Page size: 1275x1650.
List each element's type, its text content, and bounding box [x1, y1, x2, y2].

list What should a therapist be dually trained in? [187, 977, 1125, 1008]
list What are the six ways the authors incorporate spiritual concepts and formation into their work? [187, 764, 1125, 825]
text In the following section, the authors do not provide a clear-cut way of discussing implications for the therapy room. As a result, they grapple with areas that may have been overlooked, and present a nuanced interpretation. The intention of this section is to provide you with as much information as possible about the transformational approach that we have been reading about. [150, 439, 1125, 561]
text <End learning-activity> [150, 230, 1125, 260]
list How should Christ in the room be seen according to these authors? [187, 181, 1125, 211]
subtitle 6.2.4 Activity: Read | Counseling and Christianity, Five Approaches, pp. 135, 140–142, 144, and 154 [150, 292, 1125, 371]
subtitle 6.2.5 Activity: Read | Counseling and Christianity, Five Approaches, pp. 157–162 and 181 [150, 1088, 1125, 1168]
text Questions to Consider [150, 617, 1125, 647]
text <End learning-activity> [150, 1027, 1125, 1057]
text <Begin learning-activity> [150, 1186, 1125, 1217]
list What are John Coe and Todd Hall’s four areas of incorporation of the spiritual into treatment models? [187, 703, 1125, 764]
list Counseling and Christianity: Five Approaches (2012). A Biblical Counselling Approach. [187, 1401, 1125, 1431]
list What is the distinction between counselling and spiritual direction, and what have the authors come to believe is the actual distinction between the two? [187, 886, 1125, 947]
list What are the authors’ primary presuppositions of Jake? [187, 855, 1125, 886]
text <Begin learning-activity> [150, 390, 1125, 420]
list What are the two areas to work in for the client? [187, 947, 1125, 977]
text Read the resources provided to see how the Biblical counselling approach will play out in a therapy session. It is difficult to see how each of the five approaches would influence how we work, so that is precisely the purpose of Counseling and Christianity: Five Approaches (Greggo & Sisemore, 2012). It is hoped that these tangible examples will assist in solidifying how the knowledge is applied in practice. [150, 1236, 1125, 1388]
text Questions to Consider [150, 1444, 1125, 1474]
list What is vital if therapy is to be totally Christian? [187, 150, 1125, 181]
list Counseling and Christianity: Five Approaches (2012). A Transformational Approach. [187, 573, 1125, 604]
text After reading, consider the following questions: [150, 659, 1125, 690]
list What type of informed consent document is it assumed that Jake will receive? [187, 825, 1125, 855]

Description of the task: Look over the records above, and wherever a line contains the string "Jake", copy that line.

Solution:
list What are the authors’ primary presuppositions of Jake? [187, 855, 1125, 886]
list What type of informed consent document is it assumed that Jake will receive? [187, 825, 1125, 855]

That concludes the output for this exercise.